* _Exercise requirements_:
Reproduce the data exactly and drop any pictures it holds.
-- Task material follows --
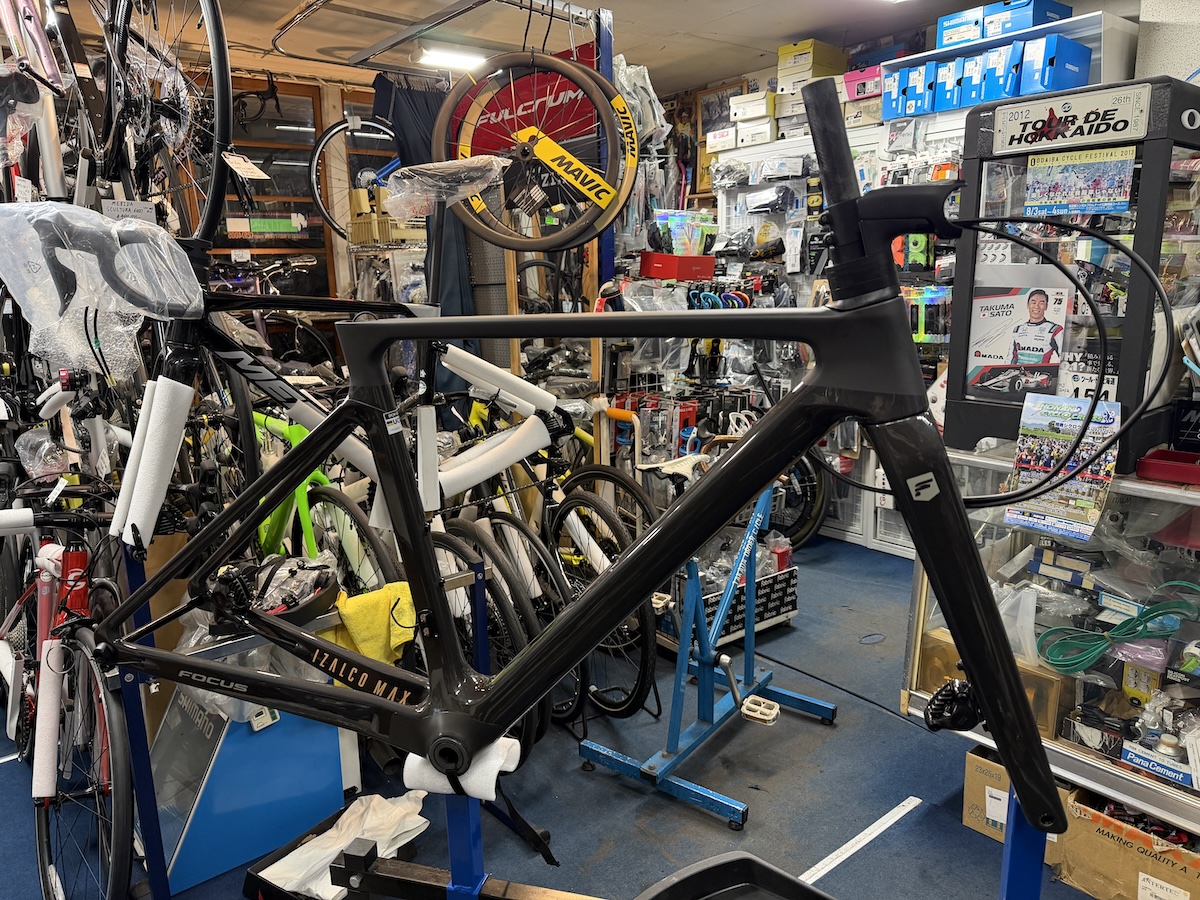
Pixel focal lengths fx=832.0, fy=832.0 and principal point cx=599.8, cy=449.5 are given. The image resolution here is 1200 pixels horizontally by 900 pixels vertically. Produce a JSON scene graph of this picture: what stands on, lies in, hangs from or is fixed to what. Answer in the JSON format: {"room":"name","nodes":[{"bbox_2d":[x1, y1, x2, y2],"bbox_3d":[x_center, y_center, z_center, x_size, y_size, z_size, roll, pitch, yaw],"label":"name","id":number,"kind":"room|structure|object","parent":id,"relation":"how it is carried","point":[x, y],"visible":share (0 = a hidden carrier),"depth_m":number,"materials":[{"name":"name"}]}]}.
{"room":"shop","nodes":[
{"label":"shop","id":0,"kind":"room"},
{"bbox_2d":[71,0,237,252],"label":"bicycle","id":1,"kind":"object","parent":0,"point":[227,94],"visible":0.84,"depth_m":1.80,"materials":[{"name":"black"}]},
{"bbox_2d":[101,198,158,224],"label":"price tag","id":2,"kind":"object","parent":1,"relation":"attached to","point":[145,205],"visible":0.67,"depth_m":1.95,"materials":[{"name":"white paper"}]},
{"bbox_2d":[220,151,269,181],"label":"price tag","id":3,"kind":"object","parent":1,"relation":"attached to","point":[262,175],"visible":0.96,"depth_m":2.05,"materials":[{"name":"white paper"}]},
{"bbox_2d":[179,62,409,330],"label":"back wall","id":4,"kind":"structure","parent":0,"point":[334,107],"depth_m":5.09,"materials":[{"name":"brown"}]},
{"bbox_2d":[202,78,331,296],"bbox_3d":[-2.140,-1.349,4.949,1.113,1.635,0.121,-11,15,-38],"label":"window","id":5,"kind":"structure","parent":4,"relation":"in","point":[272,160],"depth_m":5.04,"materials":[{"name":"brown"}]},
{"bbox_2d":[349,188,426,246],"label":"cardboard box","id":6,"kind":"object","parent":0,"point":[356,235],"visible":0.63,"depth_m":4.34,"materials":[{"name":"cardboard"}]},
{"bbox_2d":[55,0,1044,92],"bbox_3d":[-0.057,-1.716,2.122,5.526,0.115,6.058,-11,15,-38],"label":"ceiling","id":7,"kind":"structure","parent":0,"point":[786,31],"depth_m":4.07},
{"bbox_2d":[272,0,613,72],"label":"rack","id":8,"kind":"object","parent":7,"relation":"hanging from","point":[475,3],"visible":0.89,"depth_m":3.35,"materials":[{"name":"metal"}]},
{"bbox_2d":[371,69,476,362],"bbox_3d":[-0.701,-0.885,3.546,0.447,1.338,0.361,-11,15,-38],"label":"black garment","id":9,"kind":"object","parent":8,"relation":"hanging from","point":[416,124],"visible":0.41,"depth_m":3.45,"materials":[{"name":"fabric"}]},
{"bbox_2d":[416,45,487,70],"bbox_3d":[-0.795,-2.166,4.596,0.450,0.083,0.184,-11,15,-38],"label":"ceiling light","id":10,"kind":"object","parent":7,"relation":"attached to","point":[443,56],"visible":0.88,"depth_m":4.52,"materials":[{"name":"white"}]},
{"bbox_2d":[0,490,1111,899],"bbox_3d":[-0.118,1.039,2.268,5.250,0.120,5.604,-11,15,-38],"label":"floor","id":11,"kind":"structure","parent":0,"point":[761,800],"depth_m":2.37,"materials":[{"name":"blue carpet"}]},
{"bbox_2d":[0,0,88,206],"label":"bicycle","id":12,"kind":"object","parent":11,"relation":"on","point":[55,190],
-- Task material concluded --
* _Exercise solution_:
Pixel focal lengths fx=832.0, fy=832.0 and principal point cx=599.8, cy=449.5 are given. The image resolution here is 1200 pixels horizontally by 900 pixels vertically. Produce a JSON scene graph of this picture: what stands on, lies in, hangs from or is fixed to what. Answer in the JSON format: {"room":"name","nodes":[{"bbox_2d":[x1, y1, x2, y2],"bbox_3d":[x_center, y_center, z_center, x_size, y_size, z_size, roll, pitch, yaw],"label":"name","id":number,"kind":"room|structure|object","parent":id,"relation":"how it is carried","point":[x, y],"visible":share (0 = a hidden carrier),"depth_m":number,"materials":[{"name":"name"}]}]}.
{"room":"shop","nodes":[
{"label":"shop","id":0,"kind":"room"},
{"bbox_2d":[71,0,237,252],"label":"bicycle","id":1,"kind":"object","parent":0,"point":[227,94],"visible":0.84,"depth_m":1.80,"materials":[{"name":"black"}]},
{"bbox_2d":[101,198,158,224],"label":"price tag","id":2,"kind":"object","parent":1,"relation":"attached to","point":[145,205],"visible":0.67,"depth_m":1.95,"materials":[{"name":"white paper"}]},
{"bbox_2d":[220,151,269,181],"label":"price tag","id":3,"kind":"object","parent":1,"relation":"attached to","point":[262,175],"visible":0.96,"depth_m":2.05,"materials":[{"name":"white paper"}]},
{"bbox_2d":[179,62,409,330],"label":"back wall","id":4,"kind":"structure","parent":0,"point":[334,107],"depth_m":5.09,"materials":[{"name":"brown"}]},
{"bbox_2d":[202,78,331,296],"bbox_3d":[-2.140,-1.349,4.949,1.113,1.635,0.121,-11,15,-38],"label":"window","id":5,"kind":"structure","parent":4,"relation":"in","point":[272,160],"depth_m":5.04,"materials":[{"name":"brown"}]},
{"bbox_2d":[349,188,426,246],"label":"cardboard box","id":6,"kind":"object","parent":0,"point":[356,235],"visible":0.63,"depth_m":4.34,"materials":[{"name":"cardboard"}]},
{"bbox_2d":[55,0,1044,92],"bbox_3d":[-0.057,-1.716,2.122,5.526,0.115,6.058,-11,15,-38],"label":"ceiling","id":7,"kind":"structure","parent":0,"point":[786,31],"depth_m":4.07},
{"bbox_2d":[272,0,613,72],"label":"rack","id":8,"kind":"object","parent":7,"relation":"hanging from","point":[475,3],"visible":0.89,"depth_m":3.35,"materials":[{"name":"metal"}]},
{"bbox_2d":[371,69,476,362],"bbox_3d":[-0.701,-0.885,3.546,0.447,1.338,0.361,-11,15,-38],"label":"black garment","id":9,"kind":"object","parent":8,"relation":"hanging from","point":[416,124],"visible":0.41,"depth_m":3.45,"materials":[{"name":"fabric"}]},
{"bbox_2d":[416,45,487,70],"bbox_3d":[-0.795,-2.166,4.596,0.450,0.083,0.184,-11,15,-38],"label":"ceiling light","id":10,"kind":"object","parent":7,"relation":"attached to","point":[443,56],"visible":0.88,"depth_m":4.52,"materials":[{"name":"white"}]},
{"bbox_2d":[0,490,1111,899],"bbox_3d":[-0.118,1.039,2.268,5.250,0.120,5.604,-11,15,-38],"label":"floor","id":11,"kind":"structure","parent":0,"point":[761,800],"depth_m":2.37,"materials":[{"name":"blue carpet"}]},
{"bbox_2d":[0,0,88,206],"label":"bicycle","id":12,"kind":"object","parent":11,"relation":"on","point":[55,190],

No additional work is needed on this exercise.